- Problem to solve
Scan the listing below for the string "their" and copy each line where it turns up.

......

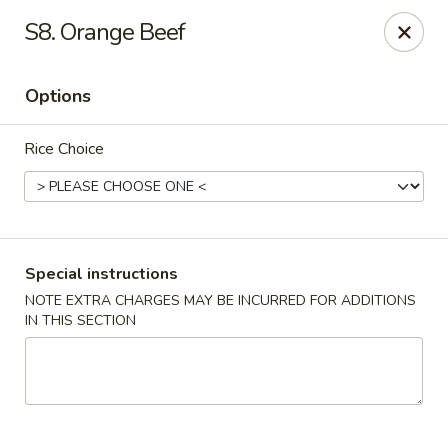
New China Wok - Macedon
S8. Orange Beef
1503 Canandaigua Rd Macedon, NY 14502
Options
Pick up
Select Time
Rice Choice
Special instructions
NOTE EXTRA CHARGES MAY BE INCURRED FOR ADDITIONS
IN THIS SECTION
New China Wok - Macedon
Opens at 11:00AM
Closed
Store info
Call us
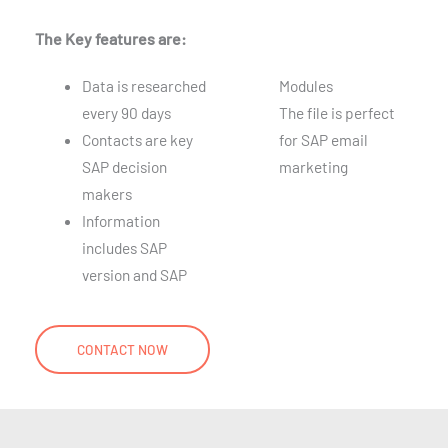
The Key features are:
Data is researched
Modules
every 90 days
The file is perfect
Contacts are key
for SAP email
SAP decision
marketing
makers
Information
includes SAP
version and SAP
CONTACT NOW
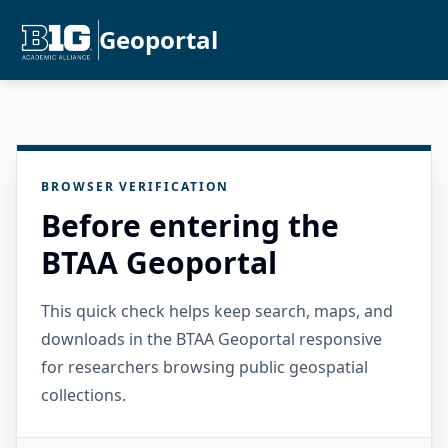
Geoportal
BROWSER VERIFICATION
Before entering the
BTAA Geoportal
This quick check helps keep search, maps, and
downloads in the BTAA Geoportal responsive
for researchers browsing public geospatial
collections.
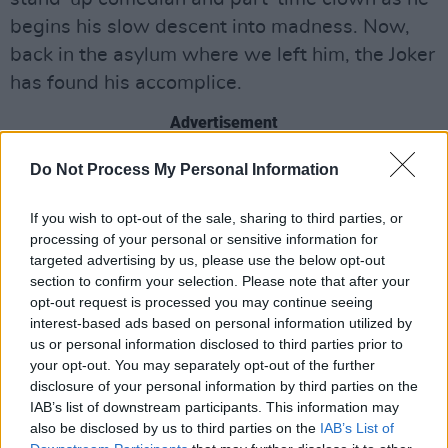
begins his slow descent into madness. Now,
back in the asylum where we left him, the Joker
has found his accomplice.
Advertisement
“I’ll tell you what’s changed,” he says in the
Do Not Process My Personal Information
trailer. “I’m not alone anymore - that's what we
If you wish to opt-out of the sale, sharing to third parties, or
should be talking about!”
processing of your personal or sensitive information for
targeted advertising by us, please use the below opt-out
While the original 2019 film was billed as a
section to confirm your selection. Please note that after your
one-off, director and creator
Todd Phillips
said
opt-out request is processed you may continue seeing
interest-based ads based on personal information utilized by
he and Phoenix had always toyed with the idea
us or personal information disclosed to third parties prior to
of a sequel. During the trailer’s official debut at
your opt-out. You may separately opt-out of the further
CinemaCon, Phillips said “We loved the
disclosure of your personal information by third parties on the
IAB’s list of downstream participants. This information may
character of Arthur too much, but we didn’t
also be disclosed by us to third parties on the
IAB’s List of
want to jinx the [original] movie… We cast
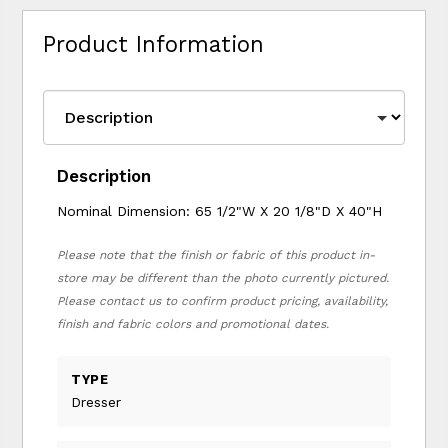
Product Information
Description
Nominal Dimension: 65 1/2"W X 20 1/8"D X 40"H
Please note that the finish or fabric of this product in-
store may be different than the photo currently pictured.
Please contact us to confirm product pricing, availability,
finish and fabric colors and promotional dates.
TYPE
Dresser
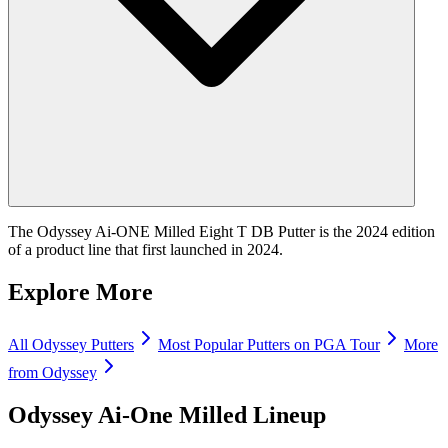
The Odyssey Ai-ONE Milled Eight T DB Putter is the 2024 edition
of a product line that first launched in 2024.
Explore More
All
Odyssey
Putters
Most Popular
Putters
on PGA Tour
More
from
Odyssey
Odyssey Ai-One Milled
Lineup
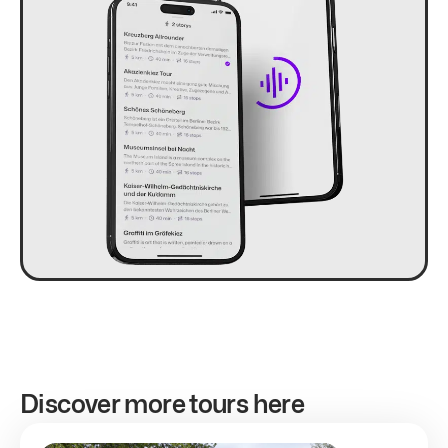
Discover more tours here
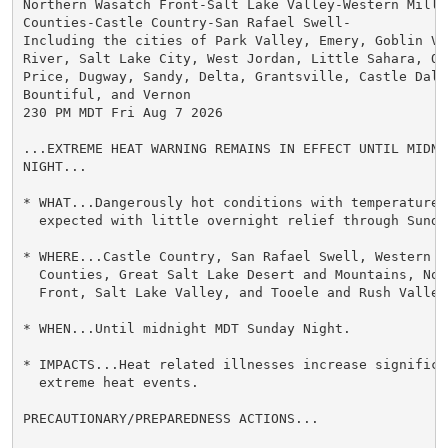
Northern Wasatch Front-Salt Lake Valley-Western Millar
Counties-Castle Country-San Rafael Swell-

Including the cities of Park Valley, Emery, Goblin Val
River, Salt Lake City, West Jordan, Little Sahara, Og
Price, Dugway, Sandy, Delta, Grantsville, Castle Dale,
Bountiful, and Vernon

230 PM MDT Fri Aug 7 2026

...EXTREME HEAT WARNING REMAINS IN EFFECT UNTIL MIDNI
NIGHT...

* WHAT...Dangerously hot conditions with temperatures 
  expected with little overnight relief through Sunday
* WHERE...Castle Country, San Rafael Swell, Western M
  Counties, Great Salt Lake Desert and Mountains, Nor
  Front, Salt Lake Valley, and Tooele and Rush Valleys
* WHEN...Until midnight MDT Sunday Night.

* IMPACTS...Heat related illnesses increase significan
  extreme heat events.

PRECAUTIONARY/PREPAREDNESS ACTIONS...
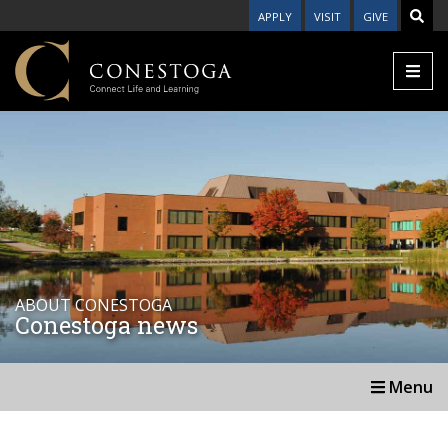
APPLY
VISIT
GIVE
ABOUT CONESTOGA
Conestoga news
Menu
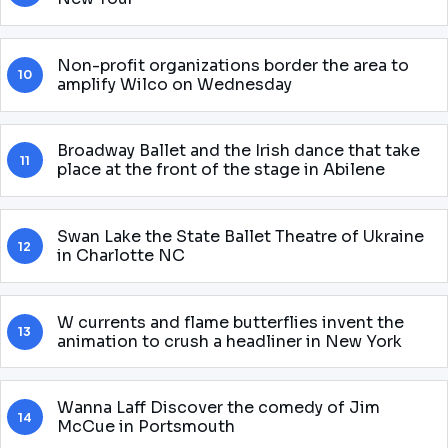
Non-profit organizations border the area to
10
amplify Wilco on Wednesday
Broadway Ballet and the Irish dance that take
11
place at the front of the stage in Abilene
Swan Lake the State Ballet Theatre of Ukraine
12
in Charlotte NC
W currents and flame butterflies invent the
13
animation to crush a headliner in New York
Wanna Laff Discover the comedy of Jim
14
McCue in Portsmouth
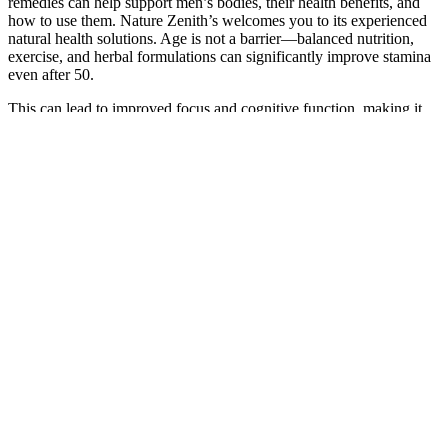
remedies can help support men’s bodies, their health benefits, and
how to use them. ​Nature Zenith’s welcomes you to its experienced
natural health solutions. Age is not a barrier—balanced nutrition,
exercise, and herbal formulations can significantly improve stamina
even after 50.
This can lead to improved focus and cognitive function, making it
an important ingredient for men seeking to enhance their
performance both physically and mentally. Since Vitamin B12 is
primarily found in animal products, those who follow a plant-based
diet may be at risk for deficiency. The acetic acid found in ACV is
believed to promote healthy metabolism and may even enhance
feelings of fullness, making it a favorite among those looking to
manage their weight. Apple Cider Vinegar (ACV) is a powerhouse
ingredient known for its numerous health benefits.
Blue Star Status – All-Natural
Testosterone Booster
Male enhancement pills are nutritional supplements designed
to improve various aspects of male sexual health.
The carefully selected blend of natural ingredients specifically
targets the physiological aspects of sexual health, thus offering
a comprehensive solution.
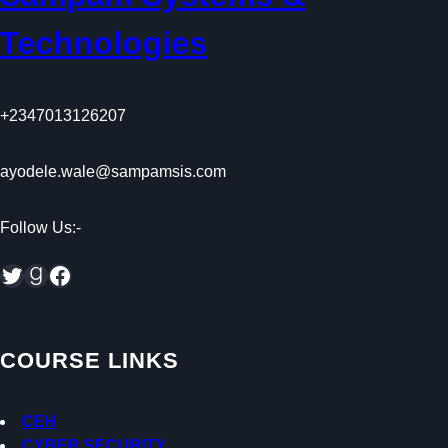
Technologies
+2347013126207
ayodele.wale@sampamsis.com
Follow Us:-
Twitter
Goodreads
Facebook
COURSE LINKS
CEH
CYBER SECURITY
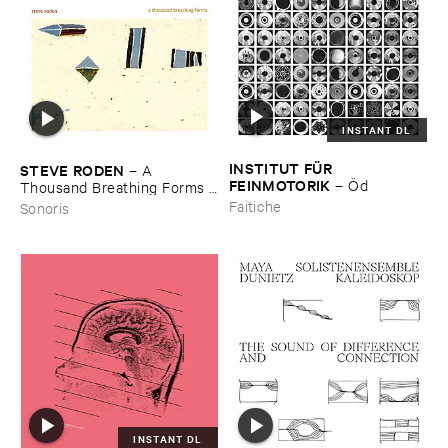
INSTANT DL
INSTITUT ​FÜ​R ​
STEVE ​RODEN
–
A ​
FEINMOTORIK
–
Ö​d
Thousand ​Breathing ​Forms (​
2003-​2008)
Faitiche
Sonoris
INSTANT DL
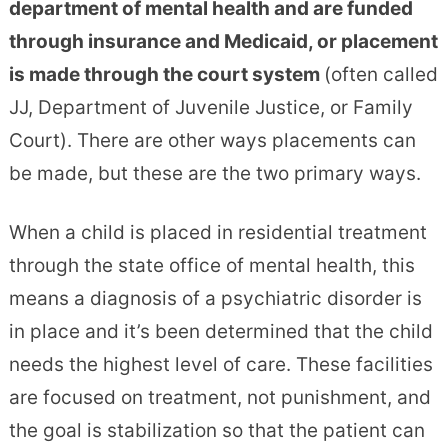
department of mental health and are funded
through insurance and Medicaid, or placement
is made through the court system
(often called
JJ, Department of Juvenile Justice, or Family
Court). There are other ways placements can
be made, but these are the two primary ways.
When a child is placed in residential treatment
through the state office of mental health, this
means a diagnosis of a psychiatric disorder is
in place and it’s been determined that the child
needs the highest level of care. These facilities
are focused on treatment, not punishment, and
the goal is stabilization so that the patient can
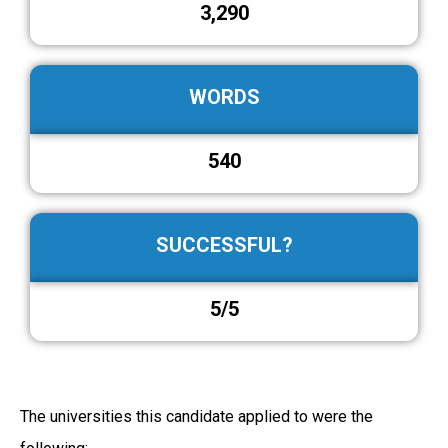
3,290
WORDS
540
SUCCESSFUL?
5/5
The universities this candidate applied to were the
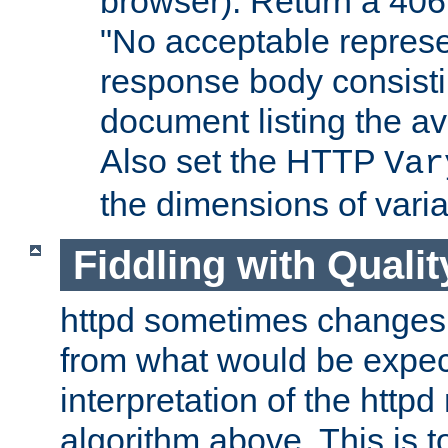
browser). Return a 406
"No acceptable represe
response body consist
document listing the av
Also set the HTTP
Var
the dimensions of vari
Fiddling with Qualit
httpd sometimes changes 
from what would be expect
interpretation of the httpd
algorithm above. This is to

......

- Written answer
remedies can help support men’s bodies, their health benefits, and
an important ingredient for men seeking to enhance their
manage their weight. Apple Cider Vinegar (ACV) is a powerhouse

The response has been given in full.